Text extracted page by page
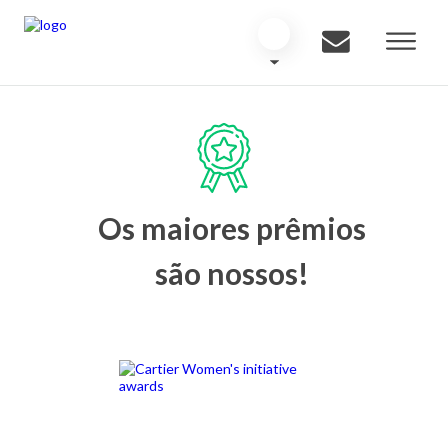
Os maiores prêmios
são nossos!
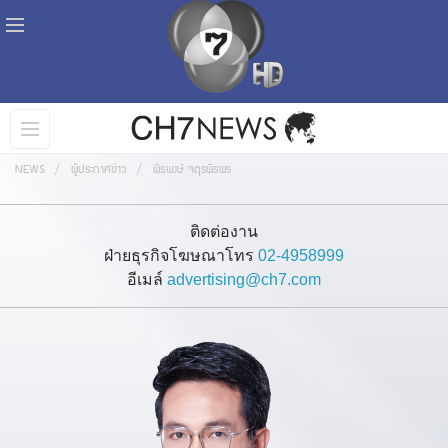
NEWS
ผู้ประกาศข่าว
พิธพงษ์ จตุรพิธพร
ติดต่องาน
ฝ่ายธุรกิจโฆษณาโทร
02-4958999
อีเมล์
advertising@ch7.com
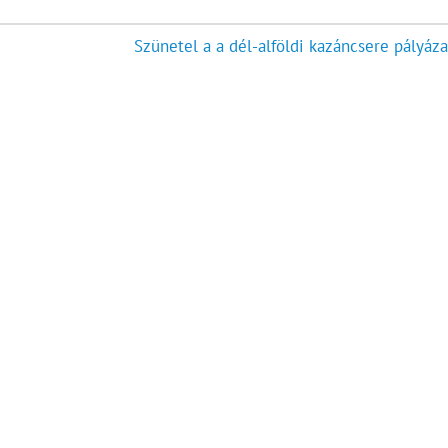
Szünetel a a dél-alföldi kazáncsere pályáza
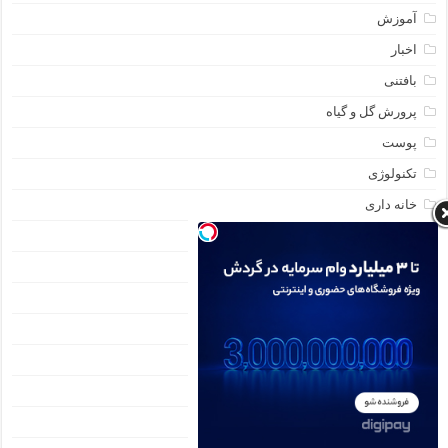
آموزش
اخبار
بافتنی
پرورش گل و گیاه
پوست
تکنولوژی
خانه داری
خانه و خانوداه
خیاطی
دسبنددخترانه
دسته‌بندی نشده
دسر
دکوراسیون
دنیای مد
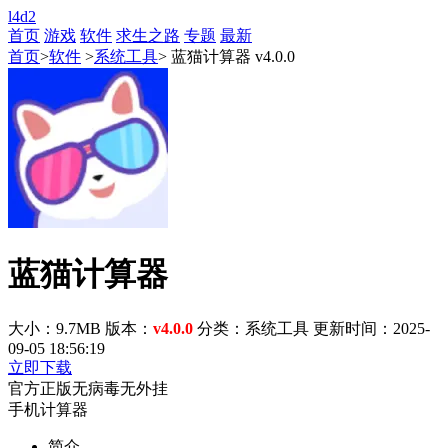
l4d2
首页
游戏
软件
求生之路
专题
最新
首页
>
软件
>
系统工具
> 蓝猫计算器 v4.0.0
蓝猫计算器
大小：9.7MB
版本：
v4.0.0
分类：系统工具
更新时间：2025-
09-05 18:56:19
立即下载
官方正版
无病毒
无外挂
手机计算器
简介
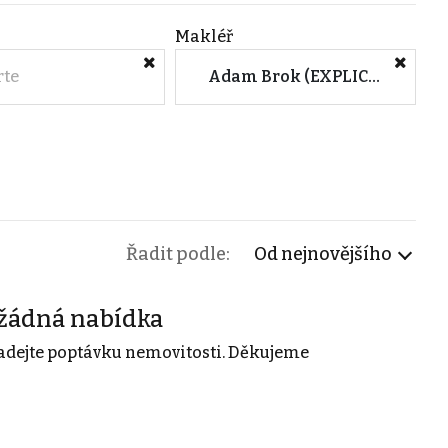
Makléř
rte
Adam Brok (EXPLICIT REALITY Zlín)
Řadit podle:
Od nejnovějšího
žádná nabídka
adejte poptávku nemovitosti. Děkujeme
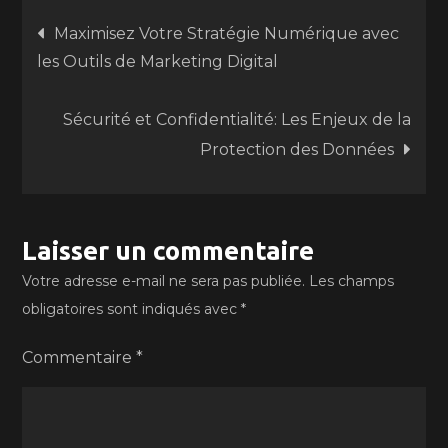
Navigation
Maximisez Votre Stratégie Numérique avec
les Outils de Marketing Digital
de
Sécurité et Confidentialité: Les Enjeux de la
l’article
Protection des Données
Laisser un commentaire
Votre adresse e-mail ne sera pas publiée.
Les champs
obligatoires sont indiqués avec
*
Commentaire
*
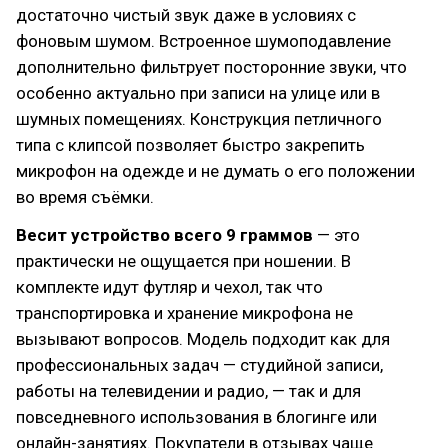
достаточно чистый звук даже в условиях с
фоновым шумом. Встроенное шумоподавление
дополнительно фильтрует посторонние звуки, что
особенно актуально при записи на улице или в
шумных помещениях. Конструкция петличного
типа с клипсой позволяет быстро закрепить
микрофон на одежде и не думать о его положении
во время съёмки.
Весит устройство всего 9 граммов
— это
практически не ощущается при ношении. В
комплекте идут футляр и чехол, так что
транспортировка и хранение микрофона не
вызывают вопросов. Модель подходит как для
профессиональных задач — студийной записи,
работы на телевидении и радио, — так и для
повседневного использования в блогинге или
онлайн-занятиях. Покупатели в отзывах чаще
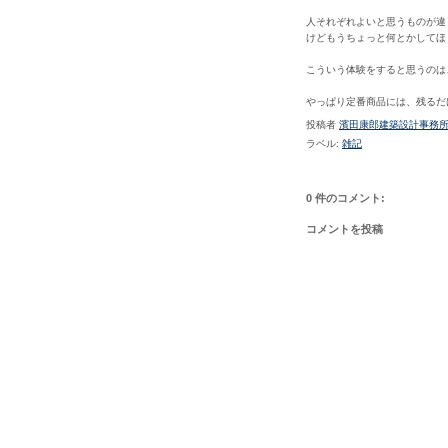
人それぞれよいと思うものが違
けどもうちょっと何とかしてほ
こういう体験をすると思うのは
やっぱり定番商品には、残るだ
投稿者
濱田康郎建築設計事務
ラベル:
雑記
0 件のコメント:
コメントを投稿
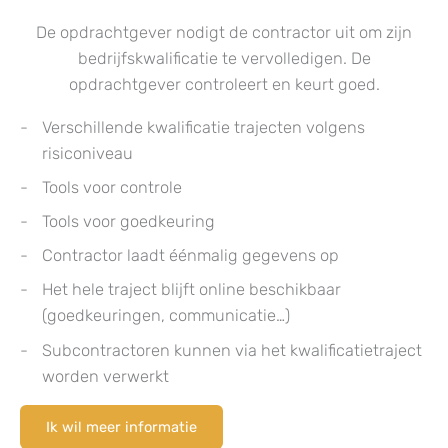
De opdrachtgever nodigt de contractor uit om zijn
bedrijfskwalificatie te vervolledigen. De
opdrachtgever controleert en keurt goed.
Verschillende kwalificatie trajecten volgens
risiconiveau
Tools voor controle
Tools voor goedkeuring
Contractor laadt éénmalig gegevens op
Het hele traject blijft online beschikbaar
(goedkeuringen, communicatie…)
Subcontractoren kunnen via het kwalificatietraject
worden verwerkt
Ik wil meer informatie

## Exercise goal
Rewrite the text of all the material, substituting "Hulpmiddelen voor" for every occurrence of "Tools voor" and keeping everything else unchanged. Leave the pictures out of your answer.

## Task result
Os maiores prêmios
são nossos!
NEWS
ผู้ประกาศข่าว
พิธพงษ์ จตุรพิธพร
ติดต่องาน
ฝ่ายธุรกิจโฆษณาโทร
02-4958999
อีเมล์
advertising@ch7.com
Szünetel a a dél-alföldi kazáncsere pályáza
آموزش
اخبار
بافتنی
پرورش گل و گیاه
پوست
تکنولوژی
خانه داری
خانه و خانوداه
خیاطی
دسبنددخترانه
دسته‌بندی نشده
دسر
دکوراسیون
دنیای مد
l4d2
首页
游戏
软件
求生之路
专题
最新
首页
>
软件
>
系统工具
> 蓝猫计算器 v4.0.0
蓝猫计算器
大小：9.7MB
版本：
v4.0.0
分类：系统工具
更新时间：2025-
09-05 18:56:19
立即下载
官方正版
无病毒
无外挂
手机计算器
简介
Makléř
rte
Adam Brok (EXPLICIT REALITY Zlín)
Řadit podle:
Od nejnovějšího
žádná nabídka
adejte poptávku nemovitosti. Děkujeme
Navigation
Maximisez Votre Stratégie Numérique avec
les Outils de Marketing Digital
de
Sécurité et Confidentialité: Les Enjeux de la
l’article
Protection des Données
Laisser un commentaire
Votre adresse e-mail ne sera pas publiée.
Les champs
obligatoires sont indiqués avec
*
Commentaire
*
достаточно чистый звук даже в условиях с
фоновым шумом. Встроенное шумоподавление
дополнительно фильтрует посторонние звуки, что
особенно актуально при записи на улице или в
шумных помещениях. Конструкция петличного
типа с клипсой позволяет быстро закрепить
микрофон на одежде и не думать о его положении
во время съёмки.
Весит устройство всего 9 граммов
— это
практически не ощущается при ношении. В
комплекте идут футляр и чехол, так что
транспортировка и хранение микрофона не
вызывают вопросов. Модель подходит как для
профессиональных задач — студийной записи,
работы на телевидении и радио, — так и для
повседневного использования в блогинге или
онлайн-занятиях. Покупатели в отзывах чаще
人それぞれよいと思うものが違
けどもうちょっと何とかしてほ
こういう体験をすると思うのは
やっぱり定番商品には、残るだ
投稿者
濱田康郎建築設計事務
ラベル:
雑記
0 件のコメント:
コメントを投稿
De opdrachtgever nodigt de contractor uit om zijn
bedrijfskwalificatie te vervolledigen. De
opdrachtgever controleert en keurt goed.
Verschillende kwalificatie trajecten volgens
risiconiveau
Hulpmiddelen voor controle
Hulpmiddelen voor goedkeuring
Contractor laadt éénmalig gegevens op
Het hele traject blijft online beschikbaar
(goedkeuringen, communicatie…)
Subcontractoren kunnen via het kwalificatietraject
worden verwerkt
Ik wil meer informatie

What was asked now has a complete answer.